The person who sang my most played song this December wasn't a human. The artist my sister likes now is also not real.
These were not the sentences I imagined I would type, but here they are. Artificial intelligence is creeping into my playlists and every angle of my creative space. Now it refuses to leave.
As someone who writes for a living, I understood the appeal of generative AI when it first appeared. ChatGPT and other tools delivered the speeds they promised.
Since then, after scrolling through countless photo shoots and lifeless captions that faked my birthday, that excitement has faded. mobile device.
For these very reasons, I sometimes wish I could go back in time to when so many things were still made by humans.
There is a trend of AI artists
After Suno, I don't know what's real anymore.
A few months ago, my niece raved to me about a new app she discovered. I was working on my laptop, half-focused on finding her.
The app is Snow. It's on the Google Play Store and on the web. Free music generator creates complete songs from text descriptions or uploaded audio.
Enter your lyrics and we'll treat them as the spine of your story and compose the music around them. Leave the box empty or describe the theme instead and the system will place the lyrics itself.
The song appears in your library, where you can play it, remix it, or generate new variations.
There are Discovery-style feeds where users share AI-generated tracks, which is why machine-generated music is gaining traction in a format similar to social media.
The app is amazing.
Within minutes, my niece created multiple tracks that would look great on streaming apps and mainstream radio. They were complete with poetry and harmony.
Although she was only 12 years old, she had easy access to software that could mimic her years of vocal training and production experience.
I remember brushing it off as I went back to work. I never thought twice.
I thought I understood what that meant because it couldn't get any worse.
These types of apps are usually subject to heavy scrutiny and are then banned or regulated until they fade out.
The music industry may seem powerful from the outside, but it is fragile because it is built on a complex balance of rights, credits, samples, and permissions.
If it were that easy to make a hit record, we'd all be charting as pop stars. I was wrong.
The human creative process is overly flat
Reminds me more and more of the Wall-E movie
Ophelia's fate This is an Afrobeat cover of Taylor Swift's new song of the same name. This is one of the trending sounds on TikTok and is now popular on YouTube as well.
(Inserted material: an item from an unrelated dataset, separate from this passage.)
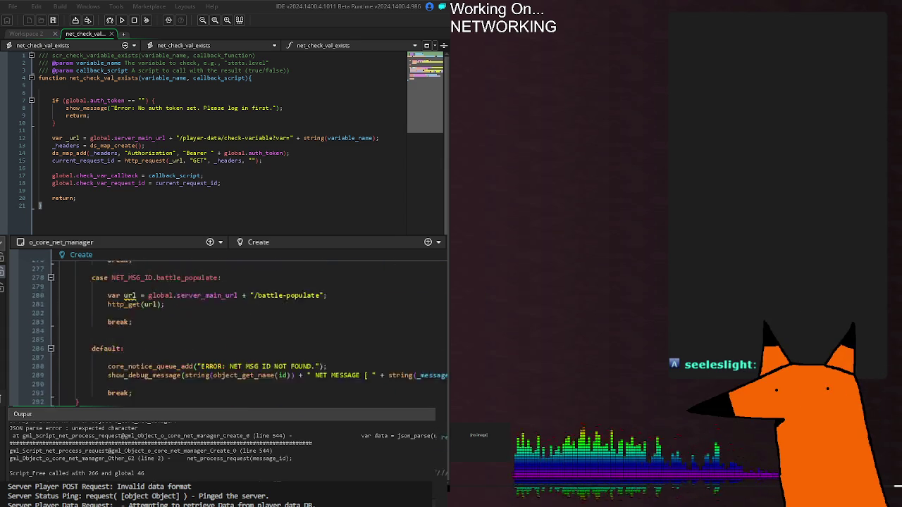
pyautogui.scroll(-13, 219, 334)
There's still debate as to whether it's artificial or not, but one video under the sound alone has over 200,000 views and includes a dedicated dance.
If you search deeper, you'll find other unique artists like Zania Monet, who has been featured on Billboard Radio's Airplay chart and has over 44 million official streams in the US.
It dawned on me how unprepared we are when machines replace our assistance and outperform us.
In a traditional setting, creating a song is a slow, layered process that can take many months.
The ideation begins long before production, after which the producer chooses an arrangement that fits the emotion of the song.
A series of processes are then required, including careful selection of instruments before recording.
This timeline doesn't include the questionable emotional labor, the multiple revisions, the vulnerability of sharing something personal, or the cultural context the artist brings to the table.
That's why it's an art form.
When AI can generate a song in minutes, it bypasses almost all of this and compresses a very human process into a mere output.
There is no comfort in sound without soul
it is an important element of musical expression
The most disturbing thing about AI artists and apps is their intentionality, or the illusion of it.
Music is always powerful because it comes from somewhere. You can usually guess where a song came from without being told.
The culture embedded therein is frugal in that it does not waste emotion and utilizes what already exists.
Even if the song is simple, it has weight behind it as the singer injects it with history, language, struggle, joy, and different emotions.
This allows the system to generate Afro-influenced tracks without the system knowing anything personally about the culture it borrows from.
You can also have spiritual songs sung by voices that do not believe in or understand the God they are praising.
French philosopher Jean Baudrillard once wrote about such a future. He said that representations will cease to point to reality and begin to replace it.
his book Simulacra and simulation It never left my mind. This was one of the many warnings we should have heard before the AI pandemic began.
Not everything needs enhancements
I'm coming to terms with the fact that AI is here to stay.
But lately it's been slow Decoupling from intelligent functions Because they cross the line between aid and dependence.
When used carelessly, it becomes a distraction that trains us to outsource our thinking and judgment.
I should know. I once entered my likeness into these systems for a mugshot and looked for motivation there.
Now, the more I stare at the replies, the less I see myself. I am taking multiple steps to intentionally deprive myself of these tools.
Similarly, we intentionally leave parts of our lives inefficient. We don't need machines to validate our actions and creations as much as we might think.